Et si je le décidais ...
"Et si je décidais de ne pas continuer, il faudrait que j'écrive le
nom de mon partenaire à l'encre noire sur un papier blanc, que
j'enroulle ensuite le papier pour le mettre dans une bouteille, que je
scelle la bouteille à la cire noire et que je l'enterre à un endroit où
je sache ne plus devoir jamais retourner. De cette façon,
m'expliquait-il, liaison et amour passeraient à la femme blonde car il
n'y avait pas de meilleur sortilège, pour qui veut se libérer d'une
relation qui lui pèse, que de la transférer à un tiers.
A ma grande
surprise, il m'avait dit, naturellement avec d'autres mots et d'autres
métaphores, la même chose que le professeur ... quand il m'avait assuré
que les maltraitants sont des codépendants, qui ont besoin d'une
victime, de quelqu'un à humilier pour se sentir plus forts et compenser
leur complexe d'infériorité. C'est pourquoi ils ne peuvent rester
seuls. Et c'est pourquoi ils ne lâchent jamais leur proie avant d'en
avoir trouvé une autre.
... Je me rachèterai à mes propres yeux comme aux siens et à ceux du monde, et cesserais d'être la méchante femme qu'il m'accusait d'être, que je croyais être et pour laquelle me prennaient beaucoup de nos nos amis communs, qui croyaient toujours ce qu'il leur racontait, transformé en un océan de larmes, lorsqu'il les rencontrait devant un verre. Et si ces amis prenaient résolument parti pour l'offenseur, c'était pour se convaincre eux-même qu'en réalité, il n'y avait dans cette affaire ni offenseur ni offensée, mais beaucoup de cinéma, et qu'ils n'avaient donc pas à intervenir. Et je m'étais à ce point pénétrée de cette image de moi-même que j'en avais oublié qui j'étais vraiment, et qu'il ne me restait rien d'autre à faire étant donné que je ne m'aimais plus, que de me saborder. Une fois de plus, je perpétuais le même vieux schéma : deux personnes en une et qui se font face."

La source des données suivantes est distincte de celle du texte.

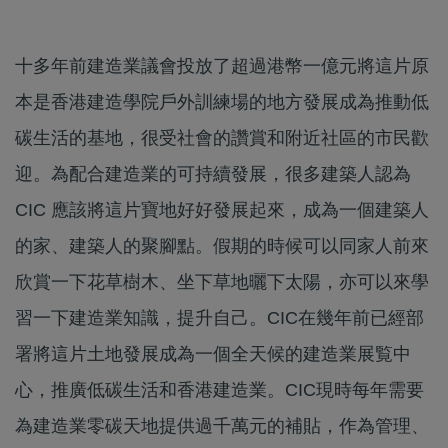
十多年前建造業議會投放了超過港幣一億元將這片原
本是香港建造學院戶外訓練場的地方發展成為推動低
碳生活的基地，很受社會的讚賞和附近社區的市民歡
迎。為配合建造業的可持續發展，很多建築人認為
CIC 應該將這片寶地好好發展起來，成為一個建築人
的家、建築人的聚腳點。假期的時候可以同家人前來
欣賞一下花草樹木、坐下草地曬下太陽，亦可以來學
習一下建造業知識，提升自己。CIC在幾年前已經部
署將這片土地發展成為一個全天候的建造業展覧中
心，推廣低碳生活和香港建造業。CIC現時每年需要
為建造業零碳天地提供過千萬元的補貼，作為管理、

Il y a toujours un roman de Lucia Etxebarria dans mes lectures d'été.
J'ai
choisit ce passage parce qu'il marque un point précis de ma vie, et que
je viens d'enterrer ma bouteille en pensant à la jolie blonde à qui je viens de passer le relais.
Et
comme dans le texte, je le fait sur un "beau" geste, comme on dirait en
tragédie, rempli de l'amour que j'ai à nouveau envie de me donner à moi même.
Le livre parle de bien autre chose, une lettre à sa fille qu'elle
écrit à sa naissance, et que je regrette de n'avoir pu lire lorsque
j'étais une très jeune femme. Elle a toujours les mots justes pour
décire nos doutes et nos certititude, le yin et le yang.
Je n'avais pas particulièrement envie d'aborder
ce sujet, pour lequel je n'ai pas précisément d'intérêt en cette
période de ma vie, je l'ai donc depuis un moment, mais c'est un
Etxebarria, cela a suffit à me décider.
Et je lis ce passage juste aujourd'hui. C'est exactement ce que j'aurai écrit, si j'avais les mots pour le dire.